Instructions for the task> Reproduce the listing below line for line, leaving out the pictures.

Data listing>
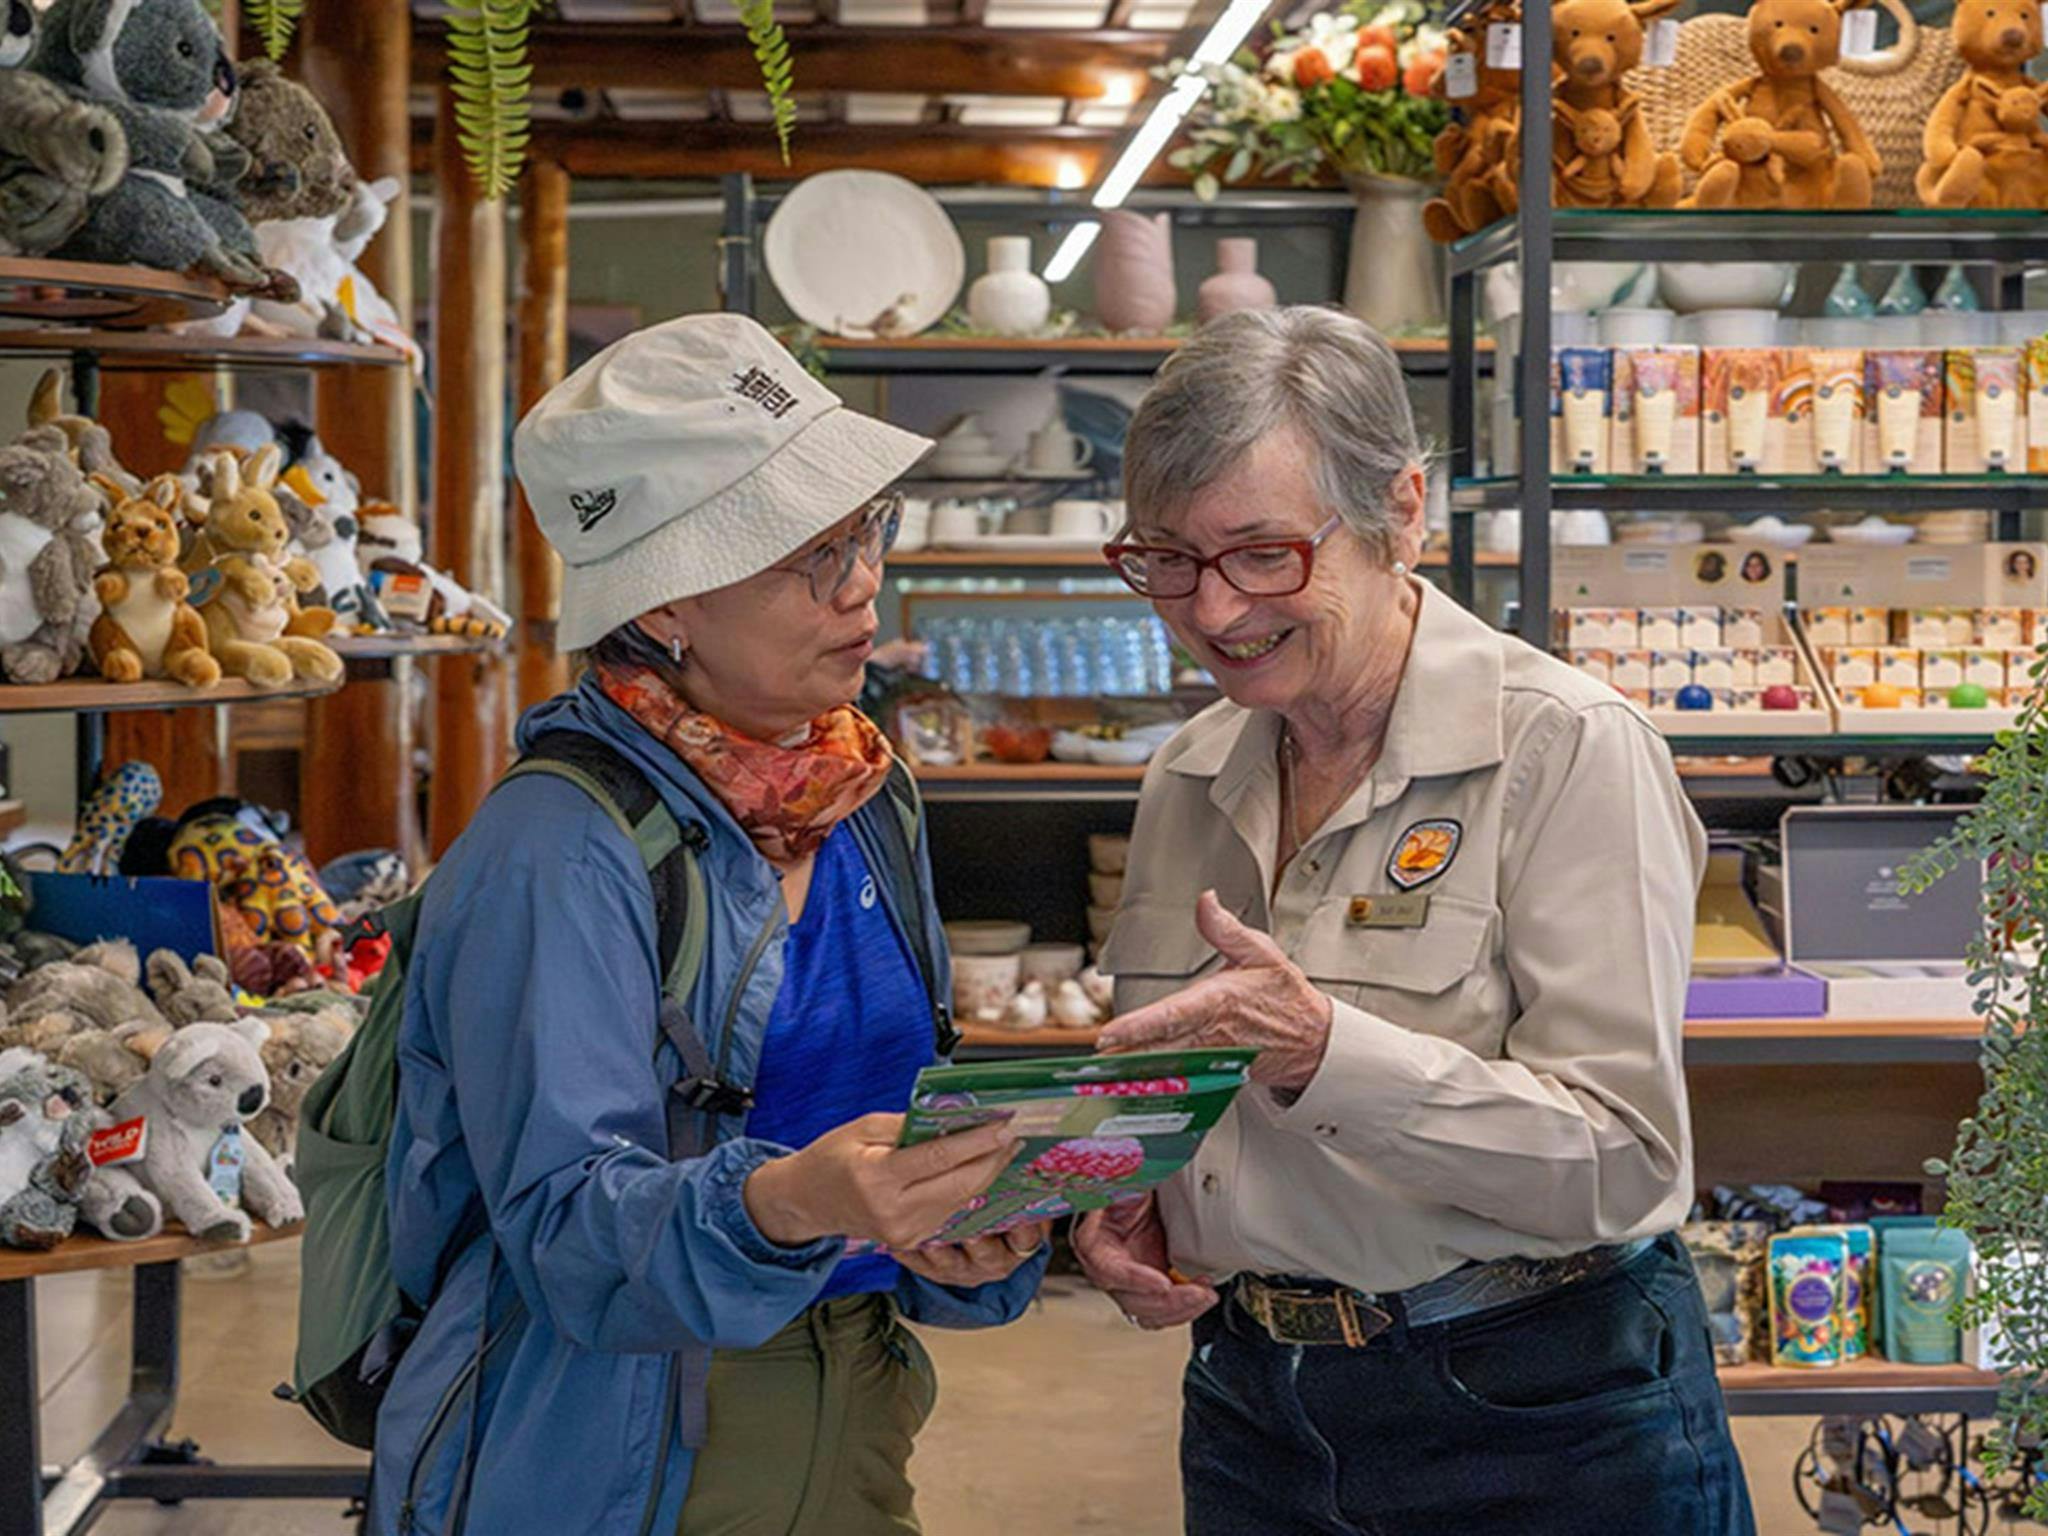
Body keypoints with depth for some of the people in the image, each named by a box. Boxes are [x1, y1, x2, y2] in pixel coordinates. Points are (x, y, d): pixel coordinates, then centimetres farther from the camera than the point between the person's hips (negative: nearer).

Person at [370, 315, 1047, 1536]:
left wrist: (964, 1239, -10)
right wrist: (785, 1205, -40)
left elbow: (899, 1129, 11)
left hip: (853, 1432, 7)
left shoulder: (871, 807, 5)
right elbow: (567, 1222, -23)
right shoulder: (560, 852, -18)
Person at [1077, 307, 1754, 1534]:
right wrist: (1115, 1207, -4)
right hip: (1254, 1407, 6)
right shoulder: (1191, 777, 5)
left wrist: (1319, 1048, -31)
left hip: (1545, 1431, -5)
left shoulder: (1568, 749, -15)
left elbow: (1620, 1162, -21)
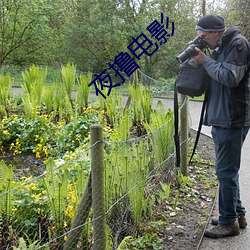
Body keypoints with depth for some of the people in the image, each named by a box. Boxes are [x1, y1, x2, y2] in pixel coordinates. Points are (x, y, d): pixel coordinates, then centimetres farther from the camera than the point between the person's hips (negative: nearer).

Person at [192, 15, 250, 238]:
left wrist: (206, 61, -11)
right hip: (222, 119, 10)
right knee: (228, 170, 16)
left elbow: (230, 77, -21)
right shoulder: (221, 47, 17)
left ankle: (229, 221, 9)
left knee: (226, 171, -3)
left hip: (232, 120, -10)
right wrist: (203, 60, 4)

Your solution>
Body keypoints with depth for some of the people in the image, each named by a box. Boxes are [x1, y1, x2, y2] in pixel coordinates. Points are (x, y, d): pixel coordinates, then centimetres farther from the camera than the point between the person's hips (negative: nearer).

Person at [370, 315, 1047, 1536]:
left wrist: (964, 1239, -10)
right wrist: (785, 1205, -40)
left elbow: (899, 1129, 11)
left hip: (853, 1432, 7)
left shoulder: (871, 807, 5)
right elbow: (567, 1222, -23)
right shoulder: (560, 852, -18)
Person at [1077, 307, 1754, 1534]:
right wrist: (1115, 1207, -4)
right hip: (1254, 1407, 6)
right shoulder: (1191, 777, 5)
left wrist: (1319, 1048, -31)
left hip: (1545, 1431, -5)
left shoulder: (1568, 749, -15)
left elbow: (1620, 1162, -21)
Body keypoints with depth for some of the people in the image, each named by a box. Boxes are [x1, y1, x2, y2] in pixel coordinates. Points are (x, y, d): pixel coordinates, then centimetres farther from the camera than the point between the person's hips (negative: nearer).

Person at [192, 15, 250, 238]:
left wrist: (206, 61, -11)
right hip: (222, 119, 10)
right knee: (228, 170, 16)
left elbow: (230, 77, -21)
right shoulder: (221, 47, 17)
left ankle: (229, 221, 9)
left knee: (226, 171, -3)
left hip: (232, 120, -10)
right wrist: (203, 60, 4)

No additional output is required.